For many of these same reasons—our historical relationships in the region and deep understanding of local values and cultures—Turkey may be one of the few countries, if not the only country, that can bring Afghanistan and Pakistan together to sort out their differences.

President Karzai made a point at the London Conference of stressing Turkey’s mediating role, following upon the “trilateral” Turkey-Afghanistan-Pakistan meeting he had earlier attended in January in Istanbul with Pakistani President Asif Zardari. Unfortunately, India’s absence so far in this process has weakened the Turkish initiative. It is critical to get them on board because the Afghan problem cannot be solved unless India and Pakistan come to terms over their interests in Afghanistan.

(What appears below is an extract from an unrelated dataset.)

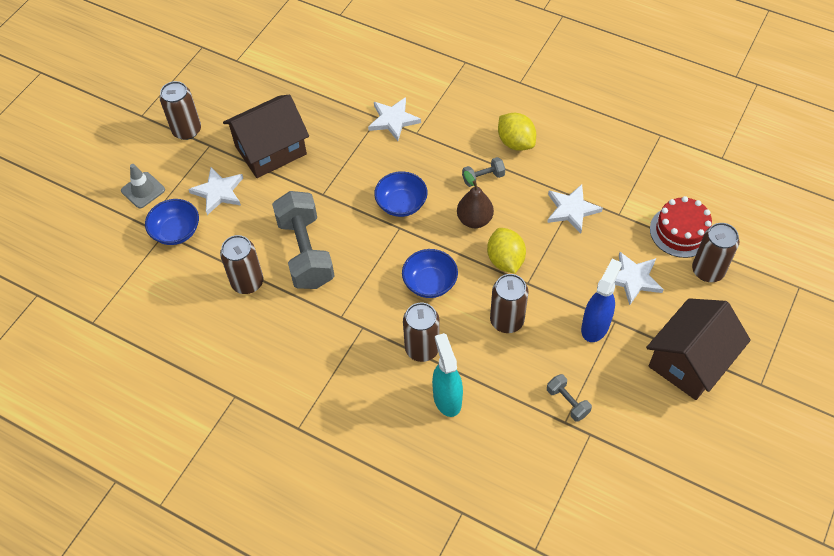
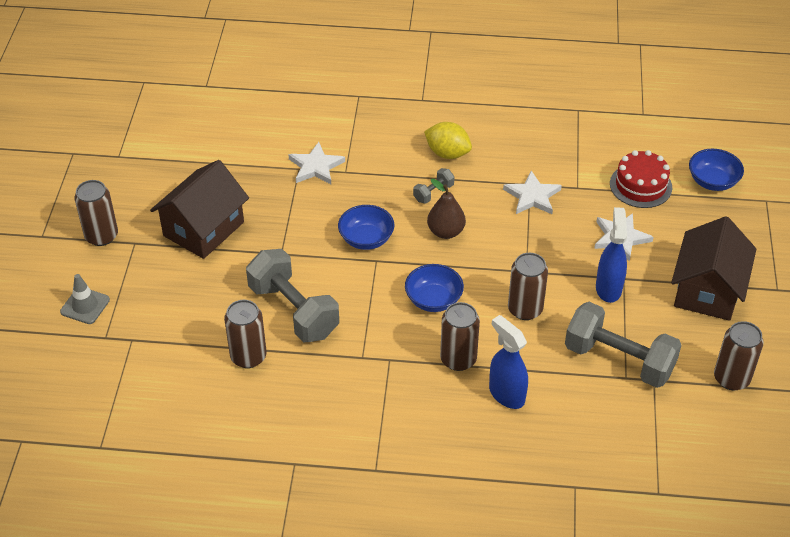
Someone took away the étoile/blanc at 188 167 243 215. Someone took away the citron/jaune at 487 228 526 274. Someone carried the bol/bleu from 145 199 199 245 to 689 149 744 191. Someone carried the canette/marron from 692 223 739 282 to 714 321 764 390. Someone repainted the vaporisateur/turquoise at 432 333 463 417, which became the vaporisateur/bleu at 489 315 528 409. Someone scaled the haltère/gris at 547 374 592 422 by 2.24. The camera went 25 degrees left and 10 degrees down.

The international community in general, and the allies in particular, should lend their support to Turkey and not duplicate its efforts elsewhere.

Turkey’s NATO membership and historical soft-power capacity can make a critical difference in Afghanistan. Those who know and are trusted historically by the Afghan people can show the way for those who truly want to help the Afghans stand on their own feet.

If NATO sticks to a clear mandate within a defined timeframe for withdrawal, and the international community allocates sufficient resources, Afghanistan can be brought back into the fold of the international community. Turkey helped them join the world when Afghanistan was a young nation. It can do so again today.